### Exercise
Among the entries that follow, locate the line with "users, but addiction and health damage" and the line with "Search by Part or Car". Output those lines and all lines in between, exactly, minus the pictures.

(Beginning of Data shown)

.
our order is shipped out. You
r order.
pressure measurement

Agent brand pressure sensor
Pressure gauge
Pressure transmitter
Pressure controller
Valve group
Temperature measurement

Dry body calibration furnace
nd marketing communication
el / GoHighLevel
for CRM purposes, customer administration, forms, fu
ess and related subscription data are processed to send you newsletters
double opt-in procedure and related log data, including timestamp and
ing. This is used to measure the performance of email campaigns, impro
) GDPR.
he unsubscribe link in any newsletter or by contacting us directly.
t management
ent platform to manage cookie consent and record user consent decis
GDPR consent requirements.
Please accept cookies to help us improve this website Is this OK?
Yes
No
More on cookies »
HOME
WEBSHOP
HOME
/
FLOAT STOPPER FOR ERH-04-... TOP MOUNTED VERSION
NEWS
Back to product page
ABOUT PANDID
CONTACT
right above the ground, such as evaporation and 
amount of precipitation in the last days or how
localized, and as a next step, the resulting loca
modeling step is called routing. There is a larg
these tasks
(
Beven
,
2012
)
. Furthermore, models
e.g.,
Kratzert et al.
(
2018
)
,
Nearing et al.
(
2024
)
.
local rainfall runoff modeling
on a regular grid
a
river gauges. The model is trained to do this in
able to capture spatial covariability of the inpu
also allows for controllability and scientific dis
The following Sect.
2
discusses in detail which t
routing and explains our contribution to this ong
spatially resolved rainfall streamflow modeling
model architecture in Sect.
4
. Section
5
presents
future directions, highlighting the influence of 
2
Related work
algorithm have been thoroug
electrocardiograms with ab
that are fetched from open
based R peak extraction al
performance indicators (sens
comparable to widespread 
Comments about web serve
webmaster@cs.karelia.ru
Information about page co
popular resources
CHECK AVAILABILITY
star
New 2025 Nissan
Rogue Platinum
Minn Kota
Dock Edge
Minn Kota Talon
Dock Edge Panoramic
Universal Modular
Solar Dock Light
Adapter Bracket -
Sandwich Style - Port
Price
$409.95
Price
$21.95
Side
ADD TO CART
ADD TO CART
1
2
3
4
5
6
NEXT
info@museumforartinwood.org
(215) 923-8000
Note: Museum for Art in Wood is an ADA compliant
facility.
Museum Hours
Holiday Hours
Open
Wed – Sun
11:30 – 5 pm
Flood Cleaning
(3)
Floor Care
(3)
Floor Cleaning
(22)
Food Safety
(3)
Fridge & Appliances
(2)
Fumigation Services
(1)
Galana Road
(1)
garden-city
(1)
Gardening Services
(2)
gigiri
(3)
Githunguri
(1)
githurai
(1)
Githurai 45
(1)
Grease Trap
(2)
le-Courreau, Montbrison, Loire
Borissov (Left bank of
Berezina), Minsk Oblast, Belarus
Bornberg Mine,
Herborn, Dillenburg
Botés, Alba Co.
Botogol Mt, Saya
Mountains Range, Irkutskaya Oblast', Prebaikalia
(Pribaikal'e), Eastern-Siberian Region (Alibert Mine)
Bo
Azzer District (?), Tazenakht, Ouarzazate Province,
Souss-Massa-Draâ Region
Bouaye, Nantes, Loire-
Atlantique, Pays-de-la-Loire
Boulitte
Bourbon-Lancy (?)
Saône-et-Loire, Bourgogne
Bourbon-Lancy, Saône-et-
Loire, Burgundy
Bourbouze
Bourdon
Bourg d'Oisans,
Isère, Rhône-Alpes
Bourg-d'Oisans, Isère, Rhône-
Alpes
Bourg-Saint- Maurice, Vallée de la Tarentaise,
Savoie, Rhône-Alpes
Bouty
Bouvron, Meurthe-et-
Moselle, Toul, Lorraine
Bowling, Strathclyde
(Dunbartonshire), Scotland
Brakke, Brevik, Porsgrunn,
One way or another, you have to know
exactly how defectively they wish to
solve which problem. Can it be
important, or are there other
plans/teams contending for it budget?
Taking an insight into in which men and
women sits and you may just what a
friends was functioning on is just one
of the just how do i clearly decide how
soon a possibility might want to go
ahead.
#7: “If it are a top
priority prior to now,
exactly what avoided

(End of Data shown)
(Beginning of Data shown)

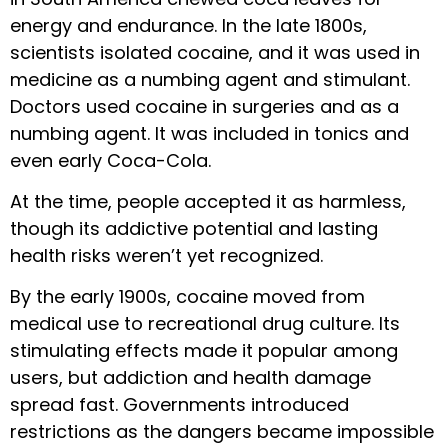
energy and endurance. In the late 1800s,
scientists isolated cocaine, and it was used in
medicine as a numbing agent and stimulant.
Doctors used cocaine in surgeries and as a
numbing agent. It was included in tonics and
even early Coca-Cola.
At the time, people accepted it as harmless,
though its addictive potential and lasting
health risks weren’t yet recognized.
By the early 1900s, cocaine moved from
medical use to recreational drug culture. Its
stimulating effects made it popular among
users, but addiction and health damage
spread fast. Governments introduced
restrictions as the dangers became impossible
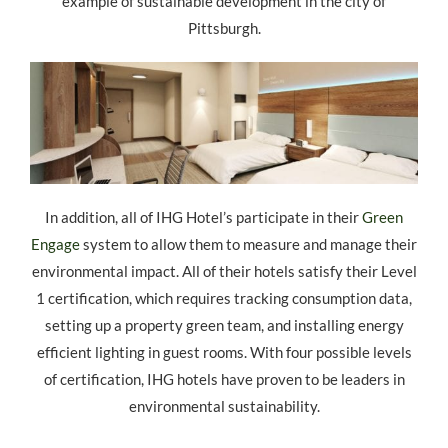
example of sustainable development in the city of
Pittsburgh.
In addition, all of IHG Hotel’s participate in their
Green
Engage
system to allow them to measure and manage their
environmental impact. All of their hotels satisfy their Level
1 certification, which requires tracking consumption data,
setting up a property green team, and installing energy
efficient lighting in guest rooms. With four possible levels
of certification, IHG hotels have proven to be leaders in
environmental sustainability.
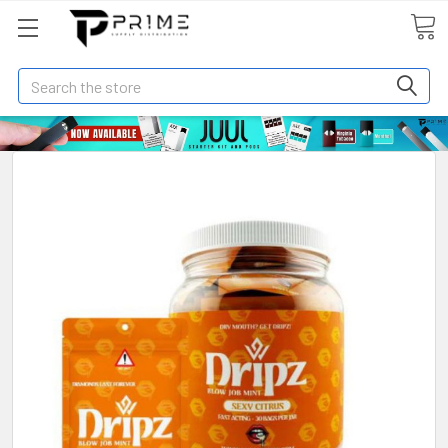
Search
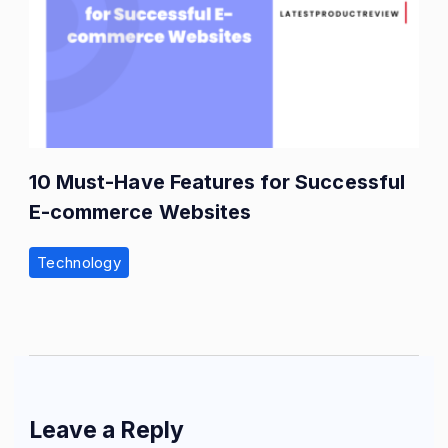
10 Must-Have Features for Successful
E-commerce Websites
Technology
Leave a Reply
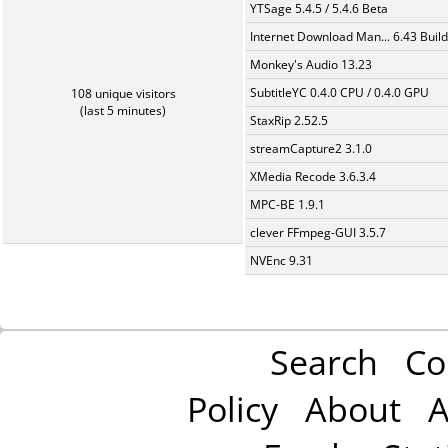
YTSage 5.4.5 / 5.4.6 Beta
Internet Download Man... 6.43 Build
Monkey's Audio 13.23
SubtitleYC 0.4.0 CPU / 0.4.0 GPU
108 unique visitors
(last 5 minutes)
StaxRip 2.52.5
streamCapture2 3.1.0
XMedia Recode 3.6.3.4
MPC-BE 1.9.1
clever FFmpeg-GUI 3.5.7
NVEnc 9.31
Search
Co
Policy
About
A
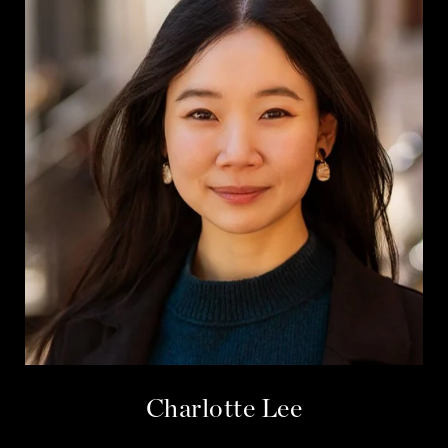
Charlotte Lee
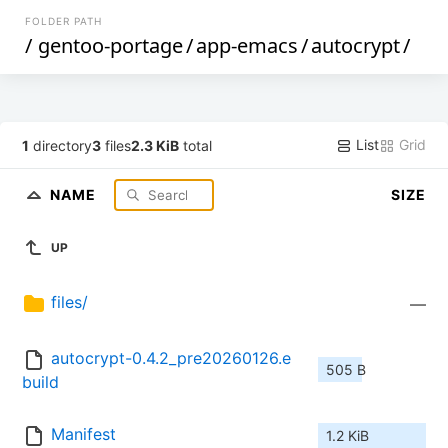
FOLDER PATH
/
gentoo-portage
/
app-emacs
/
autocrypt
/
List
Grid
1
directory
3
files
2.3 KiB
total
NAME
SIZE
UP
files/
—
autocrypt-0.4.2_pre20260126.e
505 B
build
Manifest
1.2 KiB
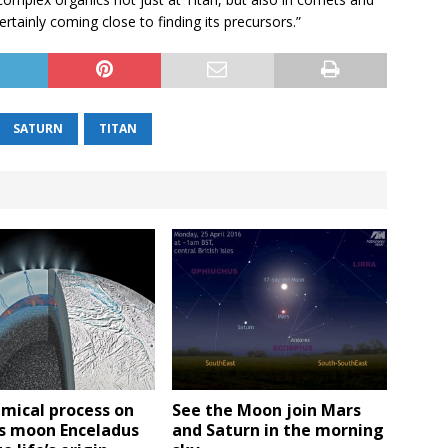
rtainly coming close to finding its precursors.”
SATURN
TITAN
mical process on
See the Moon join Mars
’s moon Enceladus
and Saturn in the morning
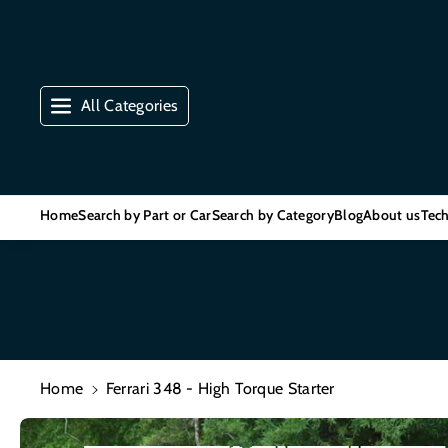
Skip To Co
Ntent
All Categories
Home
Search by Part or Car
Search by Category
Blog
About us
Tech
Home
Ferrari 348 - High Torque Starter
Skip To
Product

(End of Data shown)

### Answer to this exercise
users, but addiction and health damage
spread fast. Governments introduced
restrictions as the dangers became impossible
example of sustainable development in the city of
Pittsburgh.
In addition, all of IHG Hotel’s participate in their
Green
Engage
system to allow them to measure and manage their
environmental impact. All of their hotels satisfy their Level
1 certification, which requires tracking consumption data,
setting up a property green team, and installing energy
efficient lighting in guest rooms. With four possible levels
of certification, IHG hotels have proven to be leaders in
environmental sustainability.
Search
10 Must-Have Features for Successful
E-commerce Websites
Technology
Leave a Reply
YTSage 5.4.5 / 5.4.6 Beta
Internet Download Man... 6.43 Build
Monkey's Audio 13.23
SubtitleYC 0.4.0 CPU / 0.4.0 GPU
108 unique visitors
(last 5 minutes)
StaxRip 2.52.5
streamCapture2 3.1.0
XMedia Recode 3.6.3.4
MPC-BE 1.9.1
clever FFmpeg-GUI 3.5.7
NVEnc 9.31
Search
Co
Policy
About
A
Charlotte Lee
FOLDER PATH
/
gentoo-portage
/
app-emacs
/
autocrypt
/
List
Grid
1
directory
3
files
2.3 KiB
total
NAME
SIZE
UP
files/
—
autocrypt-0.4.2_pre20260126.e
505 B
build
Manifest
1.2 KiB
rtainly coming close to finding its precursors.”
SATURN
TITAN
mical process on
See the Moon join Mars
’s moon Enceladus
and Saturn in the morning
Skip To Co
Ntent
All Categories
Home
Search by Part or Car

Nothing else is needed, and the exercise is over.